= Apply what you read =
a - According to the manual excerpt, what type style is used to print comments in the qwertz mapping into TeX?
b - Copy out the stretch of the manual excerpt from "The label itself" through "in this manual.".

For example, a reference to the section on miscellaneous elements of this manual, section misc , would be typed as:

... section <ref id=misc>, would be ...


The label itself was typed as:

<sect><heading><label id="misc">
Miscellaneous Elements</>


3.3Miscellaneous Elements

There are just a couple general purpose elements remaining to be discussed, which don't seem to have found a suitable home yet elsewhere in this manual.

Editorial comments and reminders to oneself can be marked with the comment tag. These comments will be printed using a different type style than the body of the text. In the qwertz mapping into TeX, they are printed using the slanted type style.

If you do not want the comment to be printed, use the standard SGML notation for comments instead: <!-- … -->.

Finally, there is an "escape" element, allowing you to include raw formatting code at any place in your document, the x element. This code will be passed on to the formatter, such as TeX, inline, at the point it appears in your document. Of course, this "feature" should be used judiciously, as it limits the formatter independence of the document.

<!element comment - - (%inline)>
<!element x - - ((#pcdata | mc)*) >
<!usemap   #empty   x >


Notice that math character (mc) elements may appear within x elements. This allows you to use SGML entity references for math characters, to help avoid having to rememember both the SGML and the formatter's names for these symbols. Other entities may also be used, so long as they expand to character data.

3.4 Articles, Reports and Books

Articles, reports and books are structurally very similar. They may be formatted differently, of course, but this is of little importance during the writing phase of primary interest to authors. Seen abstractly, each type of document consists of a title page, for such information as the title of the document, the names of the authors and so on, followed perhaps by an abstract, and then by a sequence of chapters or sections. There may be citations, which are references to documents listed at the end, in a bibliography. Perhaps there are one or more appendices. Finally, these documents may also contain footnotes.

Let us first precisely describe the overall structure of these document types, before moving on to describe their various components. The article element is defined as:

<!element article - -
toc?, lof?, lot?, p*, sect*,
(appendix, sect+)?, biblio?) +(footnote)>

<!attlist article
opts cdata "null">


The options attribute (opts) of article provides a place to state formatting options, which are passed on to LaTeX. The particular options available depends on the installation of LaTeX being used, but the following should always be available:

11pt, 12pt.

Set the "normal" font size to eleven, or twelve, point, instead of the default 10 point size.

twoside.

Formats the document for printing on both sides of a page.

twocolumn.

Formats the document with two columns per page, as is common in the proceedings of scientific conferences, for example.

titlepage.

Causes the title page and abstract to be printed on a separate page.

Other options which may be supported include:

dina4.

Formats the document for printing on DIN A4 size paper. (As this is the size paper used at our installation, this option is included automatically during the translation.)

german.

= Data section =
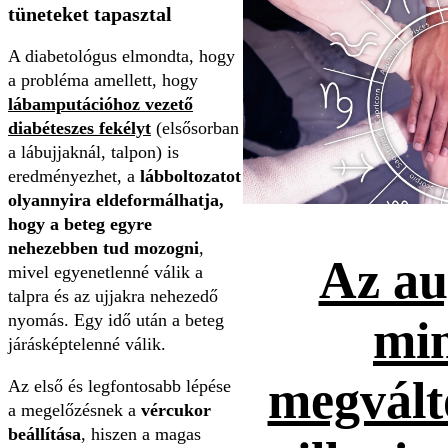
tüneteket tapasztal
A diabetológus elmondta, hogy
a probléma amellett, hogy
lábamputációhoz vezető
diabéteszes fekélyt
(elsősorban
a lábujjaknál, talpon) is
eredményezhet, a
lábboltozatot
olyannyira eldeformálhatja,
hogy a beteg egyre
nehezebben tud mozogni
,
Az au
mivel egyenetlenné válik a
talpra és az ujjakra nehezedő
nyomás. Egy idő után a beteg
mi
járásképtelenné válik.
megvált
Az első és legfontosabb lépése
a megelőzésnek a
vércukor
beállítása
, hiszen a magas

* * *

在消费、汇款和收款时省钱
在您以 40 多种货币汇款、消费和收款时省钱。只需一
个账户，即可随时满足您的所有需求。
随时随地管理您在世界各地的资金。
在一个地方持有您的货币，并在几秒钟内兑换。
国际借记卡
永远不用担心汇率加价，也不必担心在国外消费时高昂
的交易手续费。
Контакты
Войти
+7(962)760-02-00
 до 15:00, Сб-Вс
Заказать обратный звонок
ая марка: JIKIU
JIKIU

--

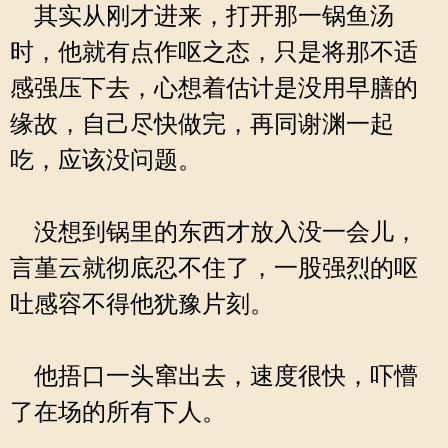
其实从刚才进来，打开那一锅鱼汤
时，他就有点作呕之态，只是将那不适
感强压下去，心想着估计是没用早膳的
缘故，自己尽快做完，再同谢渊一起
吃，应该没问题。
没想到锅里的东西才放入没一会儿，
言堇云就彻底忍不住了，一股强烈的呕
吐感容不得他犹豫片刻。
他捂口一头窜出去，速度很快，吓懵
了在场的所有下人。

= Solutions to the exercise =
a - The slanted type style.

b -
The label itself was typed as:

<sect><heading><label id="misc">
Miscellaneous Elements</>


3.3Miscellaneous Elements

There are just a couple general purpose elements remaining to be discussed, which don't seem to have found a suitable home yet elsewhere in this manual.